Element location listings
+++
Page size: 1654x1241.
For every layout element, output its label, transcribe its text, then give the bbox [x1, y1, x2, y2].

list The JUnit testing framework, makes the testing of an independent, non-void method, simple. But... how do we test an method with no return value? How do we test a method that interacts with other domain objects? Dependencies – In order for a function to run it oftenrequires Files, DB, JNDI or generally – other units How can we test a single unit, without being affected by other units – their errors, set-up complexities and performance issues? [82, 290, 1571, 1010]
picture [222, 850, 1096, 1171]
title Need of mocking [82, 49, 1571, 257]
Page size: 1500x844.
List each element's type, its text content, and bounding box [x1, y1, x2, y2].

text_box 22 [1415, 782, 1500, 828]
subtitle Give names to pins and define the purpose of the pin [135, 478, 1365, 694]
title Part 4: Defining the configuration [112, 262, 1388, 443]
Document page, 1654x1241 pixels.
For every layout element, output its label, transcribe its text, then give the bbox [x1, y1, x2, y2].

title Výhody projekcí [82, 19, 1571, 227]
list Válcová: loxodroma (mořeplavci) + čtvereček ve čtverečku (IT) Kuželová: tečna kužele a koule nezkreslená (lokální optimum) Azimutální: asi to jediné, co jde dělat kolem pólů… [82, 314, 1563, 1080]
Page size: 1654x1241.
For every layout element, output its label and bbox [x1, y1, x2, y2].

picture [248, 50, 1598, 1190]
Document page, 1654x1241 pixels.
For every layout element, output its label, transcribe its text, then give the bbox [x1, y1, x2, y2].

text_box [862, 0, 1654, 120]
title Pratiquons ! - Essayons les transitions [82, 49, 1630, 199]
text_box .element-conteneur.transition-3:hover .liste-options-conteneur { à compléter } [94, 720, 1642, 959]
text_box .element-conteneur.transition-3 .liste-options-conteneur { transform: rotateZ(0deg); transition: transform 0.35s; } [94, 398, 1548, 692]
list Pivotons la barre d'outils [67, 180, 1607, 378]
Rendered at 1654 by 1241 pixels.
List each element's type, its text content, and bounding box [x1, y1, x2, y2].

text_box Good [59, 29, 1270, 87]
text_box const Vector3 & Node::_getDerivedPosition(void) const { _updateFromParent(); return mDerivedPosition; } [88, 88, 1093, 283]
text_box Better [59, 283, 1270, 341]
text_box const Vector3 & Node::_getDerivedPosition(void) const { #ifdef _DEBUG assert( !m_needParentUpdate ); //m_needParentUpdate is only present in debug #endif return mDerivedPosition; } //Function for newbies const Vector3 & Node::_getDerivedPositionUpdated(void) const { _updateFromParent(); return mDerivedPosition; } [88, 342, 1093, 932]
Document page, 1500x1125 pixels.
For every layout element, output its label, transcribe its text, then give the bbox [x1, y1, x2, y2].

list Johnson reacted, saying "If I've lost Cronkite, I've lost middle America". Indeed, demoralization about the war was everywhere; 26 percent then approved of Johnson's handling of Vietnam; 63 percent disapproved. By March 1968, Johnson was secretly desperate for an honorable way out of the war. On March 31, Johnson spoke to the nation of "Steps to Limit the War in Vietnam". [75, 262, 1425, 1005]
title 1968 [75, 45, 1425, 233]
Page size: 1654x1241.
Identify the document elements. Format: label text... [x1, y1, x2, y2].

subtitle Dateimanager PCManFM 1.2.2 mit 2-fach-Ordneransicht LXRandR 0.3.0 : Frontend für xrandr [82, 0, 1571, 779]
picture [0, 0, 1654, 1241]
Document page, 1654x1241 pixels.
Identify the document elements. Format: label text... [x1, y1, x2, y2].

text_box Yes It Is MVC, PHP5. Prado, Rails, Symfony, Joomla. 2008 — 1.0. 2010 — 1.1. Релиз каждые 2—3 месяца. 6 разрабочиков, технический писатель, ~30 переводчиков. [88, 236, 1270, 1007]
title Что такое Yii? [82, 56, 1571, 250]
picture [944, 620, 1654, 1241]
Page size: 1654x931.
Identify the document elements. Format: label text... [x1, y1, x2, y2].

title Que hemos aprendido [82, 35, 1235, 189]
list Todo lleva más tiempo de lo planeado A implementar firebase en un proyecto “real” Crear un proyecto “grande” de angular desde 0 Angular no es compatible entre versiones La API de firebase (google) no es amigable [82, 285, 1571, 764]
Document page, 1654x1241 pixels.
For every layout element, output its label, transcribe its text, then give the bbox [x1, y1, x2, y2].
+++
▶ **WHAT IS REQUIRED**: Set out every line of the entries above as a Markdown table with the columns "Row" and "Line", numbering each row and leaving out blank lines.

▶ **OUTPUT**:
| Row | Line |
|---|---|
| 1 | Page size: 1654x1241. |
| 2 | For every layout element, output its label, transcribe its text, then give the bbox [x1, y1, x2, y2]. |
| 3 | list The JUnit testing framework, makes the testing of an independent, non-void method, simple. But... how do we test an method with no return value? How do we test a method that interacts with other domain objects? Dependencies – In order for a function to run it oftenrequires Files, DB, JNDI or generally – other units How can we test a single unit, without being affected by other units – their errors, set-up complexities and performance issues? [82, 290, 1571, 1010] |
| 4 | picture [222, 850, 1096, 1171] |
| 5 | title Need of mocking [82, 49, 1571, 257] |
| 6 | Page size: 1500x844. |
| 7 | List each element's type, its text content, and bounding box [x1, y1, x2, y2]. |
| 8 | text_box 22 [1415, 782, 1500, 828] |
| 9 | subtitle Give names to pins and define the purpose of the pin [135, 478, 1365, 694] |
| 10 | title Part 4: Defining the configuration [112, 262, 1388, 443] |
| 11 | Document page, 1654x1241 pixels. |
| 12 | For every layout element, output its label, transcribe its text, then give the bbox [x1, y1, x2, y2]. |
| 13 | title Výhody projekcí [82, 19, 1571, 227] |
| 14 | list Válcová: loxodroma (mořeplavci) + čtvereček ve čtverečku (IT) Kuželová: tečna kužele a koule nezkreslená (lokální optimum) Azimutální: asi to jediné, co jde dělat kolem pólů… [82, 314, 1563, 1080] |
| 15 | Page size: 1654x1241. |
| 16 | For every layout element, output its label and bbox [x1, y1, x2, y2]. |
| 17 | picture [248, 50, 1598, 1190] |
| 18 | Document page, 1654x1241 pixels. |
| 19 | For every layout element, output its label, transcribe its text, then give the bbox [x1, y1, x2, y2]. |
| 20 | text_box [862, 0, 1654, 120] |
| 21 | title Pratiquons ! - Essayons les transitions [82, 49, 1630, 199] |
| 22 | text_box .element-conteneur.transition-3:hover .liste-options-conteneur { à compléter } [94, 720, 1642, 959] |
| 23 | text_box .element-conteneur.transition-3 .liste-options-conteneur { transform: rotateZ(0deg); transition: transform 0.35s; } [94, 398, 1548, 692] |
| 24 | list Pivotons la barre d'outils [67, 180, 1607, 378] |
| 25 | Rendered at 1654 by 1241 pixels. |
| 26 | List each element's type, its text content, and bounding box [x1, y1, x2, y2]. |
| 27 | text_box Good [59, 29, 1270, 87] |
| 28 | text_box const Vector3 & Node::_getDerivedPosition(void) const { _updateFromParent(); return mDerivedPosition; } [88, 88, 1093, 283] |
| 29 | text_box Better [59, 283, 1270, 341] |
| 30 | text_box const Vector3 & Node::_getDerivedPosition(void) const { #ifdef _DEBUG assert( !m_needParentUpdate ); //m_needParentUpdate is only present in debug #endif return mDerivedPosition; } //Function for newbies const Vector3 & Node::_getDerivedPositionUpdated(void) const { _updateFromParent(); return mDerivedPosition; } [88, 342, 1093, 932] |
| 31 | Document page, 1500x1125 pixels. |
| 32 | For every layout element, output its label, transcribe its text, then give the bbox [x1, y1, x2, y2]. |
| 33 | list Johnson reacted, saying "If I've lost Cronkite, I've lost middle America". Indeed, demoralization about the war was everywhere; 26 percent then approved of Johnson's handling of Vietnam; 63 percent disapproved. By March 1968, Johnson was secretly desperate for an honorable way out of the war. On March 31, Johnson spoke to the nation of "Steps to Limit the War in Vietnam". [75, 262, 1425, 1005] |
| 34 | title 1968 [75, 45, 1425, 233] |
| 35 | Page size: 1654x1241. |
| 36 | Identify the document elements. Format: label text... [x1, y1, x2, y2]. |
| 37 | subtitle Dateimanager PCManFM 1.2.2 mit 2-fach-Ordneransicht LXRandR 0.3.0 : Frontend für xrandr [82, 0, 1571, 779] |
| 38 | picture [0, 0, 1654, 1241] |
| 39 | Document page, 1654x1241 pixels. |
| 40 | Identify the document elements. Format: label text... [x1, y1, x2, y2]. |
| 41 | text_box Yes It Is MVC, PHP5. Prado, Rails, Symfony, Joomla. 2008 — 1.0. 2010 — 1.1. Релиз каждые 2—3 месяца. 6 разрабочиков, технический писатель, ~30 переводчиков. [88, 236, 1270, 1007] |
| 42 | title Что такое Yii? [82, 56, 1571, 250] |
| 43 | picture [944, 620, 1654, 1241] |
| 44 | Page size: 1654x931. |
| 45 | Identify the document elements. Format: label text... [x1, y1, x2, y2]. |
| 46 | title Que hemos aprendido [82, 35, 1235, 189] |
| 47 | list Todo lleva más tiempo de lo planeado A implementar firebase en un proyecto “real” Crear un proyecto “grande” de angular desde 0 Angular no es compatible entre versiones La API de firebase (google) no es amigable [82, 285, 1571, 764] |
| 48 | Document page, 1654x1241 pixels. |
| 49 | For every layout element, output its label, transcribe its text, then give the bbox [x1, y1, x2, y2]. |